**Quoted text**
Programming and designing software systems and business systems can often be compared to sliding naked down a razor blade in to a vat of lemon juice. Frustration is rampant and bugs and problems always exist. You have to deal with your naysayers who always doubt a system will accomplish anything, as well as dealing with those who stuck in the fantasy that programming is easy and can do anything and be done in seconds. It often ends with the programmer stuck in the middle and making less accomplishments than Congress. Though it probably makes me a masochist, I love every second of it.

There is a serious sense of euphoria and accomplishment when you achieve a programming breakthrough. Even if that moment lasts less than a minute, it is very real and tangible. Seeing a job done automatically and correctly in seconds that when done manually takes a full day and can be fraught with possible errors, that is what I live for. A lot of people don't realize how fast my brain works on a problem and solution and how excited I get about solving it. I don't put off the right vibe that portrays that feeling.

Perhaps it is years of people blaming the computer for their mistakes and thus blaming me. Or perhaps it is from developing systems and requests that go un-utilized or under-utilized. Or perhaps it is just a keen sense of when a solution won't work all the way. Or perhaps the realization that if you create a foolproof system, only a fool will use it. What ever the reason I have learned to hide how much I love programming, which is a real shame.

But then that moment comes when you digitize a process or form that is antiquated and you see the light bulb come on in the person who just realized they save a significant amount of work or hassle per week. It is usually quickly followed with a request for more and more; no one revels in the accomplishments of the moment for long.

I love programming. I may be antiquated in the programming niche I occupy but it still works and, to toot my own horn, I am good at it. I am so good that things I programmed and built in to our custom software years ago finally are being realized. I can take a small vague idea and work out the specifics and foresee problems and solutions and frameworks needed to expand in the future. I am good and I love programming.

I write this to you not to brag (too much) but to point out you have to do what you love and be good at what you do. Work is a frustrating four letter word but if deep down inside you really do love what you do, and do it with a passion, you can get through even the worst days. I think recently I had a couple more of those moments that reminded me why I love programming and it may have re-awakened a passion that was hidden even from myself. Now I need to decide if showing this more to my co-workers will end up swamping me with too much work. Because I am more passionate about being a daddy and a husband and love that job even more than I do programming. And I am darn good at those jobs too.

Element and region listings
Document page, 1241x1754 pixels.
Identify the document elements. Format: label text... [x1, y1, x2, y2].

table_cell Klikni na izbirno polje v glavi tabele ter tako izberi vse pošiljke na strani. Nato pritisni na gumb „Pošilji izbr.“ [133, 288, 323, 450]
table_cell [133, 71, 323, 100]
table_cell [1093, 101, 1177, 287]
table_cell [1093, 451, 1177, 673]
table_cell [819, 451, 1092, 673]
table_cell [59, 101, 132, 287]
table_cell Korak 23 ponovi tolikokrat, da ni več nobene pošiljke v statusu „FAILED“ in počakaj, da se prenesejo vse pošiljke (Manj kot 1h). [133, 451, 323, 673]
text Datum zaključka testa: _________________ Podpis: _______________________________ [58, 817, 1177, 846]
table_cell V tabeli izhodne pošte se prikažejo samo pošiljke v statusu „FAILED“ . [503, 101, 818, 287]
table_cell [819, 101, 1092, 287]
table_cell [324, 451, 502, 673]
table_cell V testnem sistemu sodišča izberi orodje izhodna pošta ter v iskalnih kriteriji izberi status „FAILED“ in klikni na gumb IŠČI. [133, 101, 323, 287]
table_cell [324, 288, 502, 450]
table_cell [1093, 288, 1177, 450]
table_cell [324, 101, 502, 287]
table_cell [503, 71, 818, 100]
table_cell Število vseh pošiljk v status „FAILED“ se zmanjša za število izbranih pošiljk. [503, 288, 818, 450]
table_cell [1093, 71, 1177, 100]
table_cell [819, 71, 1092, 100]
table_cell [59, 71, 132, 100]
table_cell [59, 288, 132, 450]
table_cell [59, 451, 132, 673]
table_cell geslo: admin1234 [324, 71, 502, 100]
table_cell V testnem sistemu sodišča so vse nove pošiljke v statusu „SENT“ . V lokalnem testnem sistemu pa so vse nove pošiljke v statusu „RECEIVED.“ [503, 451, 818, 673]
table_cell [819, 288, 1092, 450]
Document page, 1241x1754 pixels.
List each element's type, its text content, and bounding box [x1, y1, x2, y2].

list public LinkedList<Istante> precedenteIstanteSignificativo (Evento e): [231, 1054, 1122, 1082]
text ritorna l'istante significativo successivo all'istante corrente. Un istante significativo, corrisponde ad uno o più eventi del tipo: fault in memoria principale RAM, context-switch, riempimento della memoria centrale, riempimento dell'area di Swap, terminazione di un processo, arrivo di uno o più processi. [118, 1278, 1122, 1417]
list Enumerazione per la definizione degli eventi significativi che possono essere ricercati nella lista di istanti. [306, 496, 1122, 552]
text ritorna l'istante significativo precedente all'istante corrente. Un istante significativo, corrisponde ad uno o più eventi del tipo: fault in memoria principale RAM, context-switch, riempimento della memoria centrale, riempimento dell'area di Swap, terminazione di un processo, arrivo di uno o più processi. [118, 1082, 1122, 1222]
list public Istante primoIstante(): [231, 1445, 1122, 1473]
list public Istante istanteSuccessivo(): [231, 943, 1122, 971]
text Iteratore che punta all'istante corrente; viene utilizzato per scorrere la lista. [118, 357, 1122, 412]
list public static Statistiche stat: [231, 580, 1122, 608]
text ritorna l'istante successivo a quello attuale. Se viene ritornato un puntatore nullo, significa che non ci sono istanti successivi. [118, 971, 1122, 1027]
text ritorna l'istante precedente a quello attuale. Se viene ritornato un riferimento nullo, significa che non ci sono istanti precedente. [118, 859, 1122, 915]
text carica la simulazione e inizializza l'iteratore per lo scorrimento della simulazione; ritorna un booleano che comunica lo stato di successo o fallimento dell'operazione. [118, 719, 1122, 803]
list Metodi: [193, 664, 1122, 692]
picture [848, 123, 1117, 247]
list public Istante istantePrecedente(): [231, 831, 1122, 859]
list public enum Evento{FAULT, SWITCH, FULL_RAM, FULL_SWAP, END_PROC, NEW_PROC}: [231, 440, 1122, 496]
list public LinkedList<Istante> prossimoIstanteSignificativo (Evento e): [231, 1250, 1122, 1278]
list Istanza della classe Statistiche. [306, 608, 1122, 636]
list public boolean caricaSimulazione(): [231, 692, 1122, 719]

**Stated task A**
Using the essay on loving programming, decide whether each statement agrees with it. Answer yes or no for each, quoting the words of the essay that settle it.
(i) The writer has learned to keep their love of programming hidden.
(ii) After a process is digitized, people tend to celebrate the accomplishment for a long time.
(iii) The writer loves programming more than being a daddy and a husband.
**Stated task B**
Summarize the essay on loving programming in three sentences.

**Exercise answer A**
(i) Yes: "I have learned to hide how much I love programming"
(ii) No: "no one revels in the accomplishments of the moment for long"
(iii) No: "love that job even more than I do programming"

**Exercise answer B**
Programming is frustrating, with constant bugs, doubters and people who think it is easy, yet the writer loves every second of it and lives for breakthroughs that automate slow, error-prone manual work. Possibly because of being blamed for others' mistakes or seeing systems go unused, the writer has learned to hide that love, though recent moments may have re-awakened a passion hidden even from the writer. The essay urges doing what you love and being good at it, while the writer weighs whether showing more passion at work would bring too much work, since being a daddy and a husband is loved even more.